İnsanlar iç dünyasındaki kargaşanın döngüsüyle yaşar. Mekanikleri iç dünyasını dengede tutmak içindir. Toplumun mekanikleri gibi. Toplumsal yapılanmada boyutuna göre hücreler insanlar olmaya başlıyor. Buna bağlı olarak görev paylaşımı ve algoritmalar gelişiyor.

Bu denklemi duygusal yapılanma içinde değerlendirmek gerekli. 

Tartışmaları insanın kendine olan güveninden tutun toplumsal ilişki, karşılıklı güven, liyakata kadar götürebiliriz. 
Kişiler Arası Güven (kaynak: TEPAV)

Yandaki tabloda insanlara, toplum içinde "100 kişiden kaçına güvenirsiniz" şeklinde bir soru soruluyor, kişilerin cevaplarına göre çıkan ortalamalar görülüyor.

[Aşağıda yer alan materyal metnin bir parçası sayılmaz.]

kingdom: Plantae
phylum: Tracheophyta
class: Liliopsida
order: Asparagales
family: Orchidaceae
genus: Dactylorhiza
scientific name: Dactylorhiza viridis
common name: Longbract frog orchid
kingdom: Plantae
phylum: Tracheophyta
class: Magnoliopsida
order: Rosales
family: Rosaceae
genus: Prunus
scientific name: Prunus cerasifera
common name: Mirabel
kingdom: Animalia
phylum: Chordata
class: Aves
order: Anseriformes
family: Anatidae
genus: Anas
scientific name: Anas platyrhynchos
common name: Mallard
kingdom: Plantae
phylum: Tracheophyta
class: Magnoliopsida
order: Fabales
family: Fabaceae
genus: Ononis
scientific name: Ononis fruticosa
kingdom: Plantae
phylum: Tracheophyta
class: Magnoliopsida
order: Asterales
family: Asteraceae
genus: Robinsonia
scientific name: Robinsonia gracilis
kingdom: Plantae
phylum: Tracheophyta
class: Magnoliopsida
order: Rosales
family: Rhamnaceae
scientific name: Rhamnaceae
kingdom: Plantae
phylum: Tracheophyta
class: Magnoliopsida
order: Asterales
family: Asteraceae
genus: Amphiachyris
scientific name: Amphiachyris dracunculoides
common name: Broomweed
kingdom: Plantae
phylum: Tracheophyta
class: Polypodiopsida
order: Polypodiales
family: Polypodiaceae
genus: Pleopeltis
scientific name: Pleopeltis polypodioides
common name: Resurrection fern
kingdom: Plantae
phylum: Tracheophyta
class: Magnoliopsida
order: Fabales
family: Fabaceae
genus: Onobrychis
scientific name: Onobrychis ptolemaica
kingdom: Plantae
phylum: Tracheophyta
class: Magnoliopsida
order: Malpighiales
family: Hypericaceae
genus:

Aynı açlışma buradaki denklemde en önemli sorunun hızlı kentleşme olduğunu söylüyor.

Şimdi bu neden-sonuç ilişkisine kozmik perspektif ile bakacak olursak, denklem kişinin iç dengesindeki varlığını toparlamaya çalışırken, yeni bir bedende bir araya gelmeye çalışmasında bozuluyor. Yani kendi varlıklarını sürdüren toplum, yeni bir beden olmak için bir kentte toplanıyor ancak toplu hareket yeteneği oluşmuyor. Buna bağlı olarak erken bir gebeliğin ürünü gibi, dengesiz bir sonuç ortaya çıkıyor. 

Bir arada yaşamanın getirdiği bir kaç nitelik vardır, devlet olmanın, millet olmanın getirdiği niteliklerdir, bunların temelinde ortak bir ülkü yer alır. Ancak en kolay düşünebileceğimiz yer olan ülkemizde ortak ülküden öte kişisel hedefler ön plandadır.

Birlikte adım atmayı başaramayan bireyler arasındaki dengesizliğin getirdiği, güvensizlik ortamı, yüksek stres, üretimden uzak, mutluluktan vasat bir topluma gebedir. 

2014 yılı değer yargıları denklemindeki Hukukun Üstünlüğü konulu analizdeki Mısır'dan sonraki 2. en düşük güven çıkan ülke olmamızda kişiselliğin, bencilliğe dönüştüğünün en basi göstergelerinden birisi olarak, bu hipotezin desteğidir.